What the Supermarket taught me about Big Data
Author’s Note: I have no kids. I have friends with kids, who used to be in diapers. The kids were in diapers, not the friends. I’ve changed a few in my day, but not nearly as many as my friends have. And yes this has some sort of relevance to this story…
In every trade show or conference there’s someone talking about Big Data. They talk about algorithms, CPUs, memory, software stacks, cabling, racks, ROI, TCO, nodes, names, federation, centralization, organization until you get “the pitch.” I’m not really interested in the pitch for why someone’s product is better than the other, I’m more interested in the “What is the Problem that you’re trying to solve?” This to me gets to the root of Big Data,or the consolidation of a set of diverse data sources with a multitude of data types for which you’re attempting to determine relationships and patterns amongst it. Phew. Got it?
Me neither, but I like to think in examples and this is where it dawned on me in the grocery store.
I was walking through the local grocery store, a place with a very high number of items. In fact, in 2010, the average grocery store carried over 38,000 different items. In some areas of the store, the placement of these items is logical. Dairy is on the back wall so that it takes a very short trip from a refrigerated truck, to a refrigerated room which often opens into the milk cases. Restocking the shelves seems to be a process of just lifting the 1Gal jugs off a pallet/shelf and putting it into the case, without having to wheel it out into the store. Others not so much… I’ll get to one of them in a bit.

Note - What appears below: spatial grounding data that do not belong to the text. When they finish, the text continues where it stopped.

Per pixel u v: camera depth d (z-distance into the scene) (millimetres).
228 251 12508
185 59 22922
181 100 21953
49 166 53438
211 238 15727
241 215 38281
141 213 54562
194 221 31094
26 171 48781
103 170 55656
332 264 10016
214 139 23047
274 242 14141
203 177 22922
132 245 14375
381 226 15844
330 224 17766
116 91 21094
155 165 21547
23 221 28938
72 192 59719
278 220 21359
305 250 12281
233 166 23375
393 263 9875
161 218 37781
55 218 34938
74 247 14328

The store also contains seemingly unrelated types, sure they carry food and other edibles, but also flowers, hardware, cooking pans and yes, diapers. I get it, it’s a one stop shopping location. The problem the supermarket faces isn’t about “how do I store all these items on the shelves”, but “how can I arrange the items such that buying item #1 puts the customer in the right mindset to buy item #2?”
So I continued in my shopping tour of the store and came down in aisle which had diversity and quantity in it, but I didn’t readily see the pattern. There was a relationship between items on one side of the aisle, but I was having trouble seeing the relationship between both sides of the aisle. On the right side was flowers, balloons and greeting cards. Never seen it fully stocked, as the only time I visit it is at 5:45pm, on my way home, on February 14th, and stand there looking at a 99% empty shelf with the 20 other doofuses that waited until the last minute, and pray “it’s the thought that counts” will save my procrastination. But I digress. All these items were pretty easily related.
The other side had baby food, diapers, baby wipes and other infant related items for which I had no idea what they were for (See Author’s note above).
So here we are, on one side of the aisle we have baby products and the other side we have cards, balloons and flowers. What is the relationship between the items on the left vs. the right? Seems like a problem for Big Data. It’s one thing for a human to look at these and come up with a relationship, but it’s another to be able to feed this into a automated system and come out with a relationship.
So how does this fit into the definition?
- Consolidation: One stop shopping
- Diverse Data Sources: Different types of items
- Multitude of data types: 38,000 items…
- Relationships and Patterns: What do the items on the left and right side of the aisle have in common?
So what is the relationship between diapers, baby food and flowers/cards? While this is solvable with a machine system and algorithms, what makes this interesting isn’t the Petabytes of data or racks of servers, but in uncovering the relationship in all that data.